He might not be the biggest — or even the tallest — of strikers, but you’d struggle to find a goalscorer in the Ghana Premier League more endowed with the gifts of instinct and precision than Karela United’s Diawisie Taylor.
Taylor has taken the league by storm with a string of strong performances this season, spearheading the Aiyinase-based club’s attack and its charge to the top of the table, while showing levels of maturity unusual of one so young.
The 21-year-old has been in imperious form, finding the back of the net with stunning regularity — topscorer, in fact, on 12 goals — and has been at the heart of almost every Karela move.

Taylor’s endeavor, pace and intelligent movement, both behind the defence and in front of it, has caught the eye, but the prominence he now enjoys is no sudden development.
Born and raised in Berekum, Taylor hails from a region — Brong Ahafo, as it was known until a few years ago — reputed for its footballing excellence.

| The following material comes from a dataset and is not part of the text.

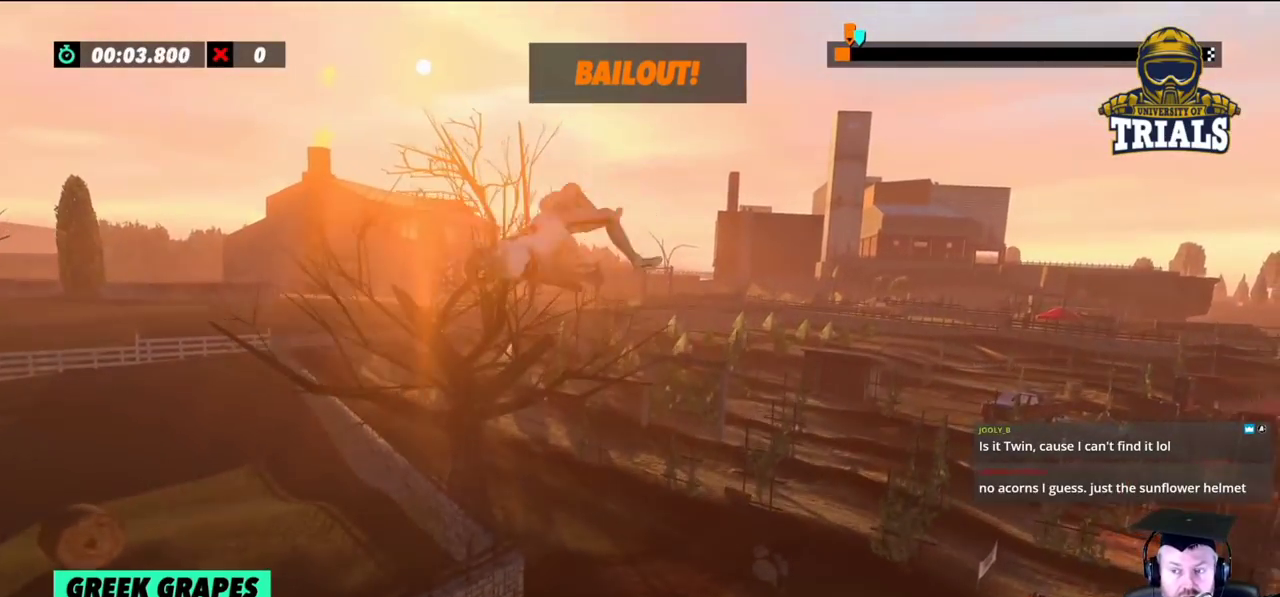
{"buttons": [], "left_stick": "right", "events": []}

He started out at Berekum Arsenal, a former top-flight side that now competes in the second tier, as a 15-year-old.
A spell with Bibiani Gold Stars followed, before Taylor’s precocity — evident in 16 goals in his first season, and an even more impressive 24 in the next — saw Karela beat intense competition for his signature.

It did so at a cost of GHS 30,000, but that fee no longer feels so huge, as Taylor wasted little time in proving equal to — and even greater than — that price tag. We saw some of that vast potential in 2019, during the Normalization Committee’s Special Competition, but he has taken it up a notch this term.
Adept at finding spaces between the lines when looking to receive the ball, Taylor displays great judgment in determining the mode of distribution after collecting it: short passes to maintain possession, or longer balls to set his side up for a quick counter-attack.
Taylor, as pointed out at the outset, is not built like the archetypal centre-forward, yet he is strong enough to take on anyone who challenges him. His versatility — especially those neat dribbling skills that make him such a useful winger, when head coach Evans Adotey deploys him in that role — comes in handy, too.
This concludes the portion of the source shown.